Whenever I wanted to give my work a boost, I went to the old library. All that physical space seemed to open up rooms in my head.
Good architecture of course is a subject on which we all have opinions, and about which middle-class people can come almost to blows.
For what it’s worth, my 2p worth – 3 points:
- Good architecture primarily is functional. Form follows function. If you have a choice between making the functional elegant or not elegant, then opt for elegant, of course. But there should be nothing there which does not do a job.
- Good architecture should not have status anxiety or be pretentious or be concerned about impressing people. Anything done for show is a fail. See previous point about function. Often, anything which has no function is a pointless embellishment (like stucco) which is designed merely to impress.
- Good architecture should respect its geographical and historical context. Unfortunately, too many people debase that laudable principle by reducing it to a slavish stricture about churning out pastiche. Cue visually-illiterate nostalgic angry middle-aged blokes snorting about “hideous modern carbuncles” (ignoring the fact that some of the modern designs they fulminate about are over 100 years old). Hence 21st century buildings with Greco-Roman pillars (dictators love that nonsense). Hence painted-on fake Tudor beams on gerry-built houses in housing estates.
Er, that’s it.
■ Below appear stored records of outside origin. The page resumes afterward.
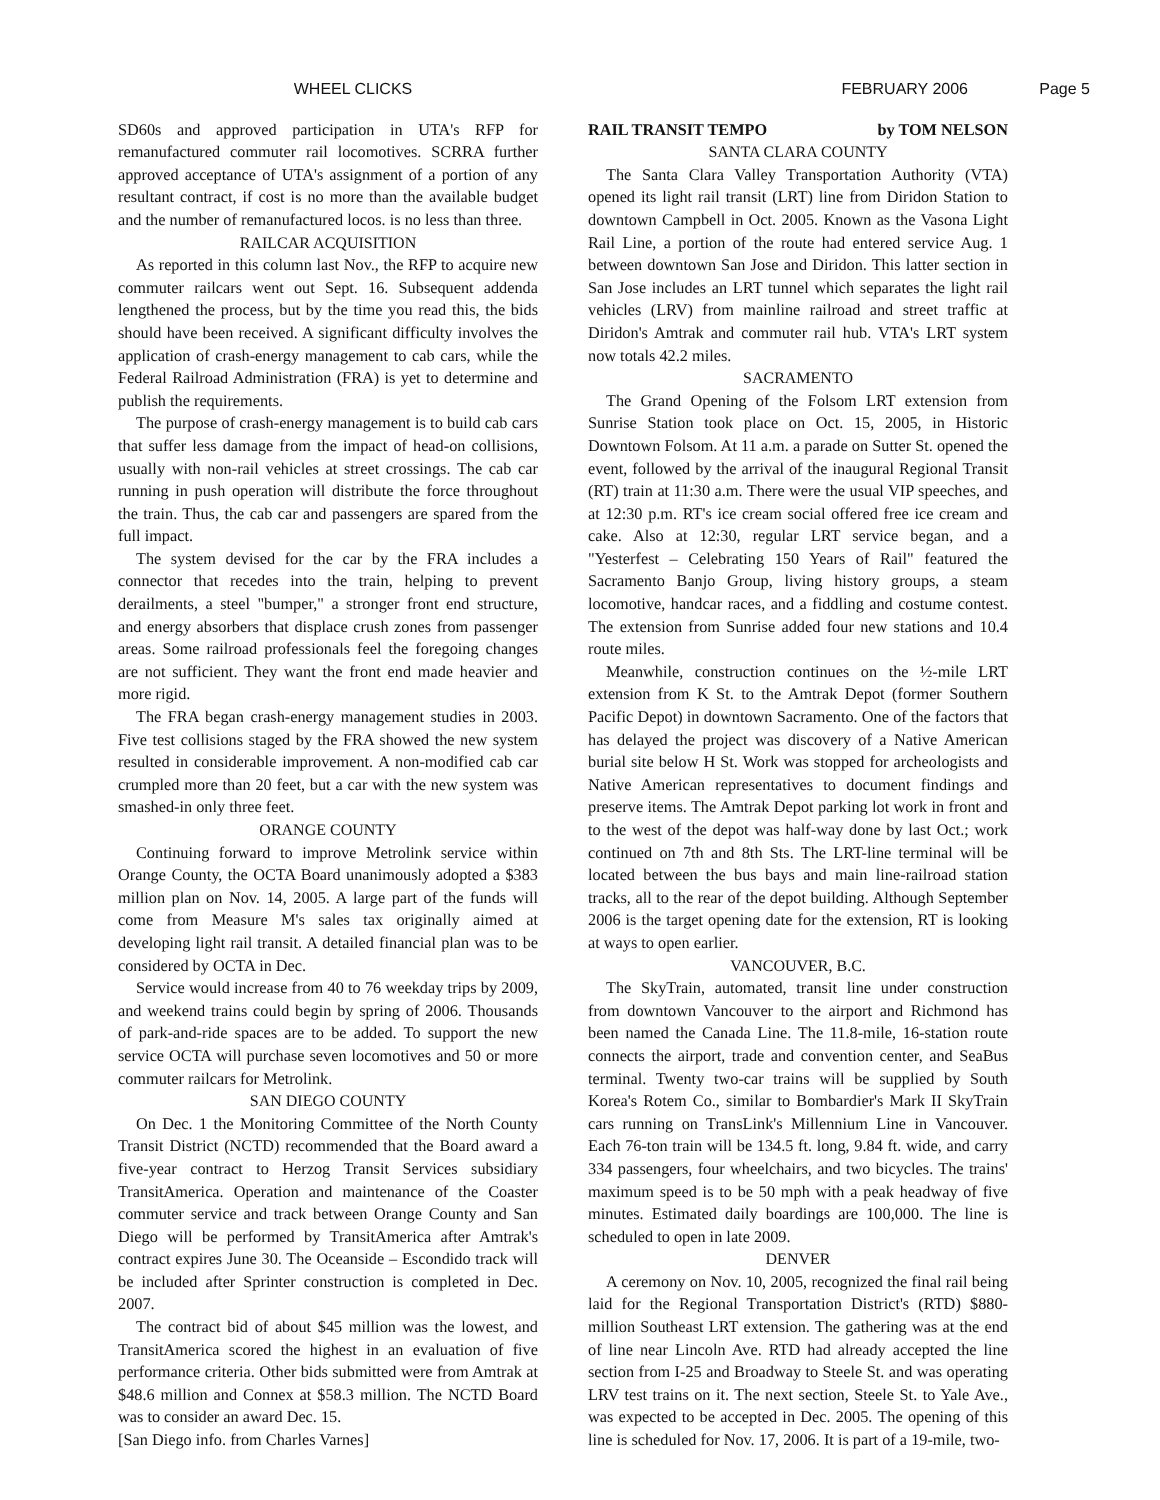WHEEL CLICKS FEBRUARY 2006 Page 5
SD60s and approved participation in UTA's RFP for remanufactured commuter rail locomotives. SCRRA further approved acceptance of UTA's assignment of a portion of any resultant contract, if cost is no more than the available budget and the number of remanufactured locos. is no less than three.
RAILCAR ACQUISITION
As reported in this column last Nov., the RFP to acquire new commuter railcars went out Sept. 16. Subsequent addenda lengthened the process, but by the time you read this, the bids should have been received. A significant difficulty involves the application of crash-energy management to cab cars, while the Federal Railroad Administration (FRA) is yet to determine and publish the requirements.
The purpose of crash-energy management is to build cab cars that suffer less damage from the impact of head-on collisions, usually with non-rail vehicles at street crossings. The cab car running in push operation will distribute the force throughout the train. Thus, the cab car and passengers are spared from the full impact.
The system devised for the car by the FRA includes a connector that recedes into the train, helping to prevent derailments, a steel "bumper," a stronger front end structure, and energy absorbers that displace crush zones from passenger areas. Some railroad professionals feel the foregoing changes are not sufficient. They want the front end made heavier and more rigid.
The FRA began crash-energy management studies in 2003. Five test collisions staged by the FRA showed the new system resulted in considerable improvement. A non-modified cab car crumpled more than 20 feet, but a car with the new system was smashed-in only three feet.
ORANGE COUNTY
Continuing forward to improve Metrolink service within Orange County, the OCTA Board unanimously adopted a $383 million plan on Nov. 14, 2005. A large part of the funds will come from Measure M's sales tax originally aimed at developing light rail transit. A detailed financial plan was to be considered by OCTA in Dec.
Service would increase from 40 to 76 weekday trips by 2009, and weekend trains could begin by spring of 2006. Thousands of park-and-ride spaces are to be added. To support the new service OCTA will purchase seven locomotives and 50 or more commuter railcars for Metrolink.
SAN DIEGO COUNTY
On Dec. 1 the Monitoring Committee of the North County Transit District (NCTD) recommended that the Board award a five-year contract to Herzog Transit Services subsidiary TransitAmerica. Operation and maintenance of the Coaster commuter service and track between Orange County and San Diego will be performed by TransitAmerica after Amtrak's contract expires June 30. The Oceanside – Escondido track will be included after Sprinter construction is completed in Dec. 2007.
The contract bid of about $45 million was the lowest, and TransitAmerica scored the highest in an evaluation of five performance criteria. Other bids submitted were from Amtrak at $48.6 million and Connex at $58.3 million. The NCTD Board was to consider an award Dec. 15.
[San Diego info. from Charles Varnes]
RAIL TRANSIT TEMPO by TOM NELSON
SANTA CLARA COUNTY
The Santa Clara Valley Transportation Authority (VTA) opened its light rail transit (LRT) line from Diridon Station to downtown Campbell in Oct. 2005. Known as the Vasona Light Rail Line, a portion of the route had entered service Aug. 1 between downtown San Jose and Diridon. This latter section in San Jose includes an LRT tunnel which separates the light rail vehicles (LRV) from mainline railroad and street traffic at Diridon's Amtrak and commuter rail hub. VTA's LRT system now totals 42.2 miles.
SACRAMENTO
The Grand Opening of the Folsom LRT extension from Sunrise Station took place on Oct. 15, 2005, in Historic Downtown Folsom. At 11 a.m. a parade on Sutter St. opened the event, followed by the arrival of the inaugural Regional Transit (RT) train at 11:30 a.m. There were the usual VIP speeches, and at 12:30 p.m. RT's ice cream social offered free ice cream and cake. Also at 12:30, regular LRT service began, and a "Yesterfest – Celebrating 150 Years of Rail" featured the Sacramento Banjo Group, living history groups, a steam locomotive, handcar races, and a fiddling and costume contest. The extension from Sunrise added four new stations and 10.4 route miles.
Meanwhile, construction continues on the ½-mile LRT extension from K St. to the Amtrak Depot (former Southern Pacific Depot) in downtown Sacramento. One of the factors that has delayed the project was discovery of a Native American burial site below H St. Work was stopped for archeologists and Native American representatives to document findings and preserve items. The Amtrak Depot parking lot work in front and to the west of the depot was half-way done by last Oct.; work continued on 7th and 8th Sts. The LRT-line terminal will be located between the bus bays and main line-railroad station tracks, all to the rear of the depot building. Although September 2006 is the target opening date for the extension, RT is looking at ways to open earlier.
VANCOUVER, B.C.
The SkyTrain, automated, transit line under construction from downtown Vancouver to the airport and Richmond has been named the Canada Line. The 11.8-mile, 16-station route connects the airport, trade and convention center, and SeaBus terminal. Twenty two-car trains will be supplied by South Korea's Rotem Co., similar to Bombardier's Mark II SkyTrain cars running on TransLink's Millennium Line in Vancouver. Each 76-ton train will be 134.5 ft. long, 9.84 ft. wide, and carry 334 passengers, four wheelchairs, and two bicycles. The trains' maximum speed is to be 50 mph with a peak headway of five minutes. Estimated daily boardings are 100,000. The line is scheduled to open in late 2009.
DENVER
A ceremony on Nov. 10, 2005, recognized the final rail being laid for the Regional Transportation District's (RTD) $880-million Southeast LRT extension. The gathering was at the end of line near Lincoln Ave. RTD had already accepted the line section from I-25 and Broadway to Steele St. and was operating LRV test trains on it. The next section, Steele St. to Yale Ave., was expected to be accepted in Dec. 2005. The opening of this line is scheduled for Nov. 17, 2006. It is part of a 19-mile, two-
Bear the foregoing 3 points in mind, and you’ll never go too far astray.
The converse of course is architecture that is primarily decorative, pretentious and slavishly-derivative.
A friend of mine is a retired architect.
A newly-rich business-man once commissioned him to design a new house.
But every design my friend did was turned down by the client.
Eventually, the architect began to see what the problem was. Over time, it became apparent that the client only liked any design details that were showy.
The penny dropped, and, exasperated, my friend said: “J____, you don’t want a house – you want a statement of social arrival”.
My friend intended this as a rebuke.
But the client paused, thought about it, grinned suddenly, and just agreed that, indeed, that was exactly what he did want …
The desire to impress comes from low self esteem. From Putin’s murderous antics to shitty architecture, the desire to impress is responsible for so much ugliness and evil in this world.